WHAT IS NEEDED: Starting with the line that includes "Soft-touch fabric", write out every remaining line of the records below exactly as it appears, leaving out any images.

Records from a collection:
+++

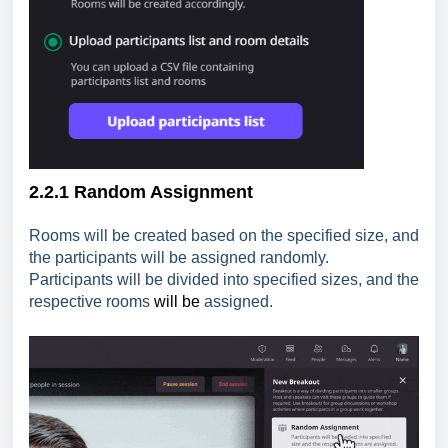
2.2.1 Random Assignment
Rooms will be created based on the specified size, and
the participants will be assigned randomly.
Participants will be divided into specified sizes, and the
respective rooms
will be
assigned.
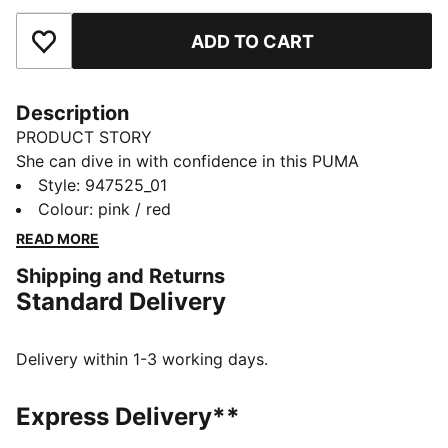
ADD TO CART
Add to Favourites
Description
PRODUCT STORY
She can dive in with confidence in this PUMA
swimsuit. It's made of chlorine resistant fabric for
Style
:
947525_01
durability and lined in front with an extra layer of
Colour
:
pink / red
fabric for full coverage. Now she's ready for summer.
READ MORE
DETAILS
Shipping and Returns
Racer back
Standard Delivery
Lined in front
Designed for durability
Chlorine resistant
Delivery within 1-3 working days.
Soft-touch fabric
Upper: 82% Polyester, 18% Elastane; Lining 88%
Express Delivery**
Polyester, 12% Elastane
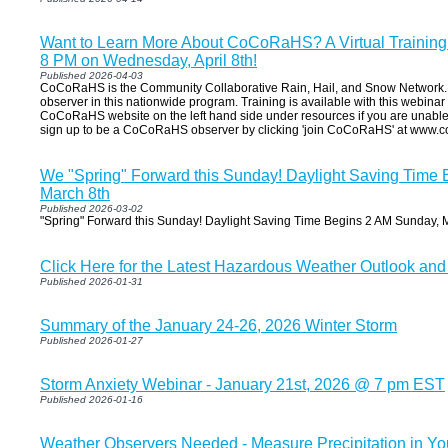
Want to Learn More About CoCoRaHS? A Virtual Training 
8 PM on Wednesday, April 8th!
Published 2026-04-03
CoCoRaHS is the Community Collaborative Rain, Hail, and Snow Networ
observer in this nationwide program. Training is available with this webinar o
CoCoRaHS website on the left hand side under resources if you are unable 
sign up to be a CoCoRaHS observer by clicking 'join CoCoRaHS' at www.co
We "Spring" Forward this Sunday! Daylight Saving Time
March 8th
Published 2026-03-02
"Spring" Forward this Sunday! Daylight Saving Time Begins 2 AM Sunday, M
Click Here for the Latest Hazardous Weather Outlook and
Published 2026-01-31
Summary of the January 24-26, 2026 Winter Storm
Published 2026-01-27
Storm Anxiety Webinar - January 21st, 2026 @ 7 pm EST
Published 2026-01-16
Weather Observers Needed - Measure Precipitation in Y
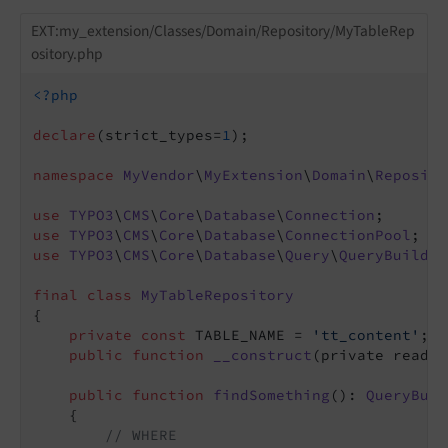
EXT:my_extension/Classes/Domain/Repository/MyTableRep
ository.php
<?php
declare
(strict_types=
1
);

+++

EXERCISE RESULT:
Soft-touch fabric
Upper: 82% Polyester, 18% Elastane; Lining 88%
Express Delivery**
Polyester, 12% Elastane
Want to Learn More About CoCoRaHS? A Virtual Training 
8 PM on Wednesday, April 8th!
Published 2026-04-03
CoCoRaHS is the Community Collaborative Rain, Hail, and Snow Networ
observer in this nationwide program. Training is available with this webinar o
CoCoRaHS website on the left hand side under resources if you are unable 
sign up to be a CoCoRaHS observer by clicking 'join CoCoRaHS' at www.co
We "Spring" Forward this Sunday! Daylight Saving Time
March 8th
Published 2026-03-02
"Spring" Forward this Sunday! Daylight Saving Time Begins 2 AM Sunday, M
Click Here for the Latest Hazardous Weather Outlook and
Published 2026-01-31
Summary of the January 24-26, 2026 Winter Storm
Published 2026-01-27
Storm Anxiety Webinar - January 21st, 2026 @ 7 pm EST
Published 2026-01-16
Weather Observers Needed - Measure Precipitation in Y
EXT:my_extension/Classes/Domain/Repository/MyTableRep
ository.php
<?php
declare
(strict_types=
1
);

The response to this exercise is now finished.